I don't usually tend to pick up the Marvel "Essential" series, but I've already chomped my way through many of the graphic novels at the library, and now I'm going through the remainders. Plus, I just like to know things. Everyone in Blogistan goes on about genius drunkie Tony Stark and his fighting robot suit, and I feel like a kid at the grown-ups' table. "What? What? I wanna know!"
Essential Iron Man Volume 1 samples stories from early in Iron Man lore, back when he was still a highlight in comic Tales of Suspense. Right off, the old-school Marvel break-the-internet-in-half promo copy sucks me in: "Watch his awesome approach! Listen to his ponderous footsteps as he lumbers closer ... closer ... for today you are destined to encounter - - the invincible IRON MAN!" Cripes! That's solid gold hyperbole with a chaser of SAT vocab. AWESOME.
The premise of Iron Man is also primo old-school material. Science genius millionaire playboy Tony Stark (played by Errol Flynn) develops revolutionary transistor-based military weapons, which will be used in Vietnam. On location on the jungle outskirts, he stumbles across a booby trap, takes life-threatening shrapnel in the chest, and is kidnapped by guerrillas. Forced to create weaponry for the enemy, he secretly creates a robot suit to artificially keep him alive and to enable him to go all jackbooty on his captors. Which he does. Cue return to America, return to military R&D, and a new Marvel-brand tragic and secret nature ("No one can ever know that I wear this hidden iron chest plate to keep me alive!") and matching secret identity as Iron Man, Fighter of Baddies and/or Commies! Take that, gangsters and Reds!

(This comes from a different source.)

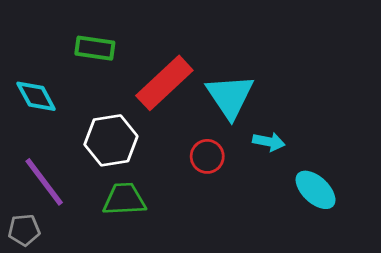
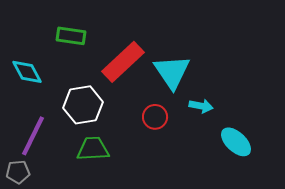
purple line: (44, 182) -> (33, 136), turned 63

Eventually, the story acquires more of a supporting cast in the form of a cute girl and hapless buddy, and that's when it turns into a Stan Lee mad lib:
Hero: "How could $female ever love a man with $ailment? She'd be better off loving $schlubby_guy_buddy."
Female: "Why doesn't $hero love me? Sob!"
::insert a few scenes of beatin' on peeps, saving lives::
Caption: "He's the most tragic hero EVAR!!!11!"
Seriously, I liked the original premise behind Iron Man, but didn't anyone back then notice that it was turning out exactly like the other Stan Lee comics of that era: Daredevil, Thor, and so on? Hero has fights, maintains unrequited love with girly girl, ends issues with the obligatory "I'm so tragic" panel? Then again, years from now, people will probably look back and say that about our pop culture. "Didn't those fools notice that all their movies were pretty much all the same movie? Volcano and Dante's Peak, Deep Impact and Armageddon?"
Iron Man also gets his own cheesy Yellow Peril techno-villain in this volume. Enter ... the Mandarin!
I enjoyed the cameos by other Marvel greats: Angel, Hawkeye and the Black Widow, the Avengers. Shared universes like that play havoc with tragic heroes' woes, though. Actual Iron Man quote: "Nobody can help me! Nobody can repair my damaged heart! Nobody can guarantee how much longer it will keep beating! Nobody can ever know the torment felt by Iron Man!" Meanwhile, he's a member of the Avengers, where his teammates are a Whitman's Sampler of gods and science genius types, and he lives in the same world as the X-Men, the Fantastic Four, and god knows who else. You're telling me he can't find someone to teleport/magic/science-ify that piece of shrapnel out of him? Mm-hmm. I'd buy it if it were written more as "Tony Stark is a stubborn SOB with an ego the size of Maryland and wants to prove that he can fix himself." That kind of pride-failing is more convincing than "rich bastard with robot suit surrounded by super-super types has woeful pity party every night."